7 The engagement of Hamelex White to find a purchaser for the prime mover did not give it general authority to do on behalf of the Smith interests "anything which may be incidental to the effecting of a sale", and in particular did not give it authority to receive the purchase money as a receipt by the Smith interests: Petersen v Moloney (1951) 84 CLR 91 at 95 per Dixon, Fullagar and Kitto JJ. Still less, then, did the agent have authority to direct payment of the purchase money to a third party.
8 The judge appears to have thought that the actual authority in the present case was enlarged by evidence which she described as evidence of Mr Smith -
" … that in his transactions in the past with dealers selling vehicles and plant for him that the practice was for the dealer to have received the money for the vehicle or plant from the purchasers and that, after 'taking a cut' or making appropriate deductions, the money would then be paid to him or his company."

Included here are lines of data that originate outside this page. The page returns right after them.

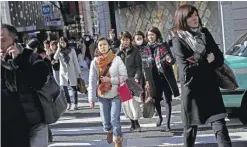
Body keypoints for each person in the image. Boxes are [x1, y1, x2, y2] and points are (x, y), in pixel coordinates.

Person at [172, 4, 232, 147]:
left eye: (196, 14)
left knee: (220, 127)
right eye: (190, 16)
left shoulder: (204, 33)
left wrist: (203, 60)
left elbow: (218, 57)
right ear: (182, 19)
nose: (195, 18)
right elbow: (186, 71)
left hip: (210, 88)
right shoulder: (178, 40)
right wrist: (205, 59)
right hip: (192, 92)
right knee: (190, 131)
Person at [1, 24, 50, 147]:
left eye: (3, 40)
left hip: (32, 124)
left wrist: (18, 60)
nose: (0, 45)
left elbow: (38, 81)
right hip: (6, 127)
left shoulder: (30, 57)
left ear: (14, 40)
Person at [88, 37, 127, 147]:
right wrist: (91, 98)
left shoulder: (116, 59)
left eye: (105, 44)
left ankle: (118, 140)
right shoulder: (94, 62)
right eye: (100, 45)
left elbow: (123, 76)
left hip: (116, 94)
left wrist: (110, 80)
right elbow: (92, 80)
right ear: (98, 48)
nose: (103, 47)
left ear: (109, 45)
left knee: (115, 119)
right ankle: (109, 130)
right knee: (106, 121)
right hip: (102, 95)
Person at [141, 26, 180, 131]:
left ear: (157, 35)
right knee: (156, 100)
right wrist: (145, 80)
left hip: (165, 77)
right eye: (149, 35)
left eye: (152, 35)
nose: (150, 37)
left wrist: (169, 60)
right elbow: (144, 65)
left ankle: (167, 123)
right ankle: (160, 117)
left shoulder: (163, 46)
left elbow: (171, 60)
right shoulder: (145, 49)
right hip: (153, 78)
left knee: (167, 100)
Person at [116, 31, 142, 132]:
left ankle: (137, 122)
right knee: (126, 104)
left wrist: (137, 77)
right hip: (122, 81)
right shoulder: (118, 52)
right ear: (120, 40)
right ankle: (132, 123)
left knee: (134, 103)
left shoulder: (135, 51)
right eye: (123, 40)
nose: (125, 42)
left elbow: (138, 66)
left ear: (130, 40)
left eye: (127, 39)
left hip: (132, 80)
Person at [54, 37, 81, 110]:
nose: (63, 44)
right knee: (64, 89)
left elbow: (75, 62)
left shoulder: (72, 50)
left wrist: (78, 72)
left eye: (64, 42)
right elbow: (55, 58)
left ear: (66, 42)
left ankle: (75, 103)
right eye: (61, 43)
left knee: (73, 88)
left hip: (71, 71)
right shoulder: (59, 51)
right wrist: (58, 48)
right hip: (63, 73)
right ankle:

9 Even if this established a practice in the sale of equipment such as the prime mover, at best it could have founded a finding that Hamelex White had authority to receive the purchase price of the prime mover and that Mr Wear as its representative could direct that the purchase money be paid to Hamelex White. It is quite a different thing to say that Mr Wear had authority to direct payment to a third party, an entity other than Hamelex White and an entity which was not the agent of the Smith interests and of which Mr Smith had no knowledge. A principal may be content to have the agent it has chosen receive the principal's money, satisfied in choosing the agent that it is a suitable destination. The third party is an unknown quantity, and the principal cannot be taken to entrust to the agent the further choice of a suitable destination.
10 Turning to whether Hamelex White, represented by Mr Wear, had ostensible authority to direct payment to a third party, Mr Smith did nothing to hold out that Hamelex White was more than agent to find a purchaser for the prime mover, or that Mr Wear was more than its representative for that purpose. In Pacific Carriers Ltd v BNP Paribas (2004) 208 ALR 213 it was said at [36], speaking of a company holding an officer out as having authority, that it is not enough that the representation as to authority comes from the officer alone and that, although the conduct of the officer is not irrelevant to the representation, "the company's conduct must be the source of the representation". In that case the representational conduct was found in the company setting up an organisational structure presenting an appearance of authority to outsiders. Mr Smith did nothing of that kind to put Mr Wear in a position in which he could purport to direct the payment of the purchase price. He simply engaged Hamelex White, and by his conduct represented no more than that Hamelex White and Mr Wear as its representative were the agent for sale of the prime mover; that did not add a greater ostensible authority to the actual authority of the agent.
11 On the basis on which the case was fought, for these reasons Peter & Diana Hubbard Pty Ltd did not establish an entitlement to damages in some way measured by their liability to AGC. It is not necessary to consider whether the Hubbard interests were put on notice of excess of authority, the quantification of damages or Mr Smith's personal liability.
12 It was accepted by the Smith interests that, if they succeeded in the appeal, the judgment they obtained on a cross-claim over against Mr Wear and Benjosh should be set aside.